■ **WORK ORDER 1**:
Reproduce the passage of the lecture announcement from "The Wayne State" up to and including "of its residents.".
■ **WORK ORDER 2**:
List every position the lecture announcement says Vicki Johnson-Lawrence holds.
■ **WORK ORDER 3**:
Pick up the announcement of the Edith Harris Lecture on the Flint water crisis after its final sentence and carry it further.

■ **DOCUMENT TEXT**:

========

Social Work’s 30th Annual Edith Harris Lecture to explore impact of Flint water crisis

The Wayne State School of Social Work’s 30th Annual Edith Harris Lecture will explore the environmental and mental health repercussions that have resulted from the lead contamination of Flint’s water supply that began in 2014 and the subsequent poisoning of its residents.

On Nov. 9 from 1 to 3 p.m. in Wayne State’s Community Arts Auditorium, social epidemiologist Vicki Johnson-Lawrence will deliver “Supporting Resiliency and Well-Being Through Stress and Adversity: Building a Path Forward From the Flint Water Crisis.” Johnson-Lawrence, an assistant professor in the Family Medicine Division of Public Health and adjunct professor of Epidemiology and Biostatics in the College of Human Medicine at Michigan State University, serves as project director of Flint ReCAST (Resiliency in Communities After Stress and Trauma). ReCAST, a Substance Abuse and Mental Health Services Administration funded initiative, supports families and mitigates the impact of trauma. Johnson-Lawrence is also a visiting assistant research professor in the Department of Public Health and Health Sciences at the University of Michigan-Flint and contributes to The Flint Center for Health Equity Solutions Church Challenge.

========

■ **EXTRACTED ENTRIES**:
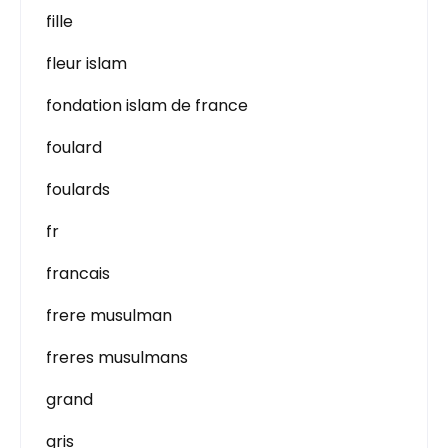
fille
fleur islam
fondation islam de france
foulard
foulards
fr
francais
frere musulman
freres musulmans
grand
gris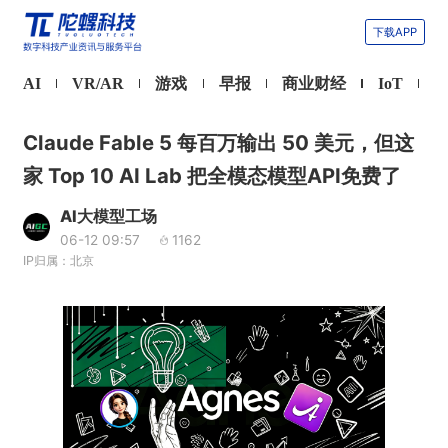
下载APP
AI
VR/AR
游戏
早报
商业财经
IoT
Claude Fable 5 每百万输出 50 美元，但这
家 Top 10 AI Lab 把全模态模型API免费了
AI大模型工场
06-12 09:57
1162
IP归属：北京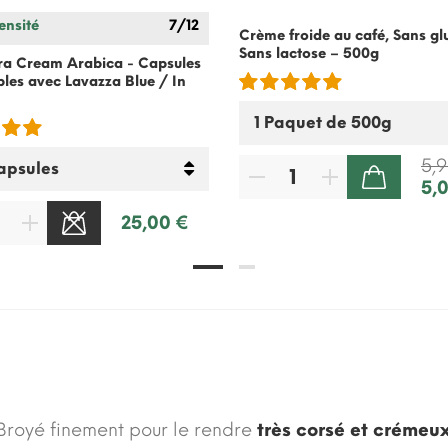
ensité
7/12
Crème froide au café, Sans gl
Sans lactose – 500g
ra Cream Arabica - Capsules
les avec Lavazza Blue / In
5,
5,
AJOUTER AU PANIER
25,00 €
Broyé finement pour le rendre
très corsé et crémeu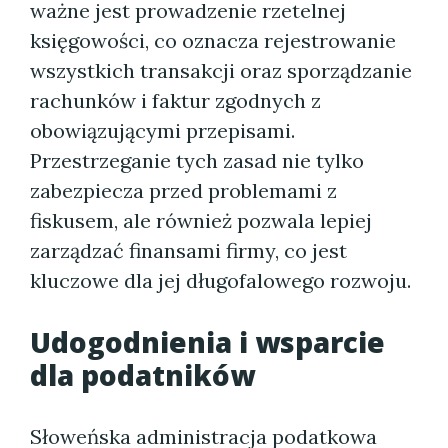
ważne jest prowadzenie rzetelnej
księgowości, co oznacza rejestrowanie
wszystkich transakcji oraz sporządzanie
rachunków i faktur zgodnych z
obowiązującymi przepisami.
Przestrzeganie tych zasad nie tylko
zabezpiecza przed problemami z
fiskusem, ale również pozwala lepiej
zarządzać finansami firmy, co jest
kluczowe dla jej długofalowego rozwoju.
Udogodnienia i wsparcie
dla podatników
Słoweńska administracja podatkowa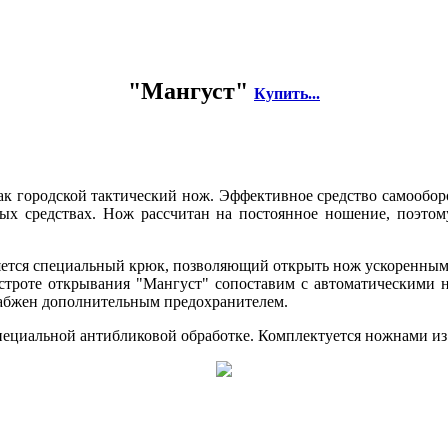
"Мангуст"
Купить...
ак городской тактический нож. Эффективное средство самообор
ых средствах. Нож рассчитан на постоянное ношение, поэто
яется специальный крюк, позволяющий открыть нож ускоренным
строте открывания "Мангуст" сопоставим с автоматическими н
набжен дополнительным предохранителем.
пециальной антибликовой обработке. Комплектуется ножнами из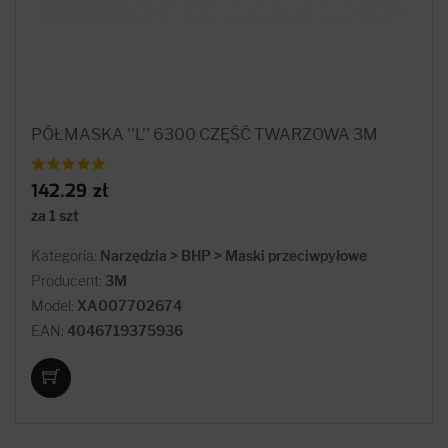
PÓŁMASKA ''L'' 6300 CZĘŚĆ TWARZOWA 3M
142.29 zł
za 1 szt
Kategoria:
Narzędzia > BHP > Maski przeciwpyłowe
Producent:
3M
Model:
XA007702674
EAN:
4046719375936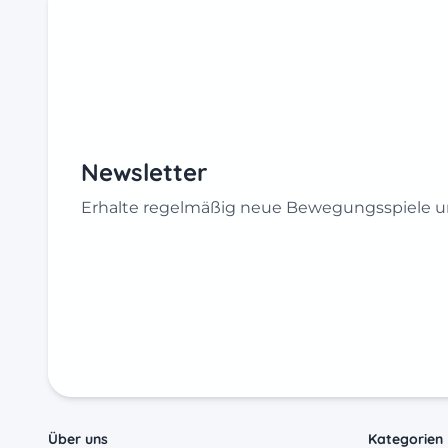
Newsletter
Erhalte regelmäßig neue Bewegungsspiele un
Über uns
Kategorien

========

■ **EXERCISE ANSWER 1**:
The Wayne State School of Social Work’s 30th Annual Edith Harris Lecture will explore the environmental and mental health repercussions that have resulted from the lead contamination of Flint’s water supply that began in 2014 and the subsequent poisoning of its residents.

■ **EXERCISE ANSWER 2**:
- Assistant professor in the Family Medicine Division of Public Health
- Adjunct professor of Epidemiology and Biostatics in the College of Human Medicine at Michigan State University
- Project director of Flint ReCAST (Resiliency in Communities After Stress and Trauma)
- Visiting assistant research professor in the Department of Public Health and Health Sciences at the University of Michigan-Flint

■ **EXERCISE ANSWER 3**:
The free lecture, which will be presented by the School of Social Work and its Office of Continuing Education and Professional Development, is open to the public and has been approved by the Michigan Social Work Continuing Education Collaborative for two CE contract hours. Those attending will learn about community-based trauma-informed approaches taken in Flint, about resilience in the context of vulnerable communities, and about trauma-informed definitions and potential impact across clinical, community, and policy arenas.

The author of more than 45 peer-review publications and presentations, Johnson-Lawrence uses community-based approaches to address determinants and prevention practices to promote health equity. Her work considers the dynamic nature of psychosocial factors over the life course in relation to chronic disease risk, with a particular focus on co-morbid mental and physical health outcomes (particularly mood/anxiety disorders and cardiovascular disease risk factors) exacerbated by chronic stress. She also looks at strategies to address these conditions in vulnerable communities.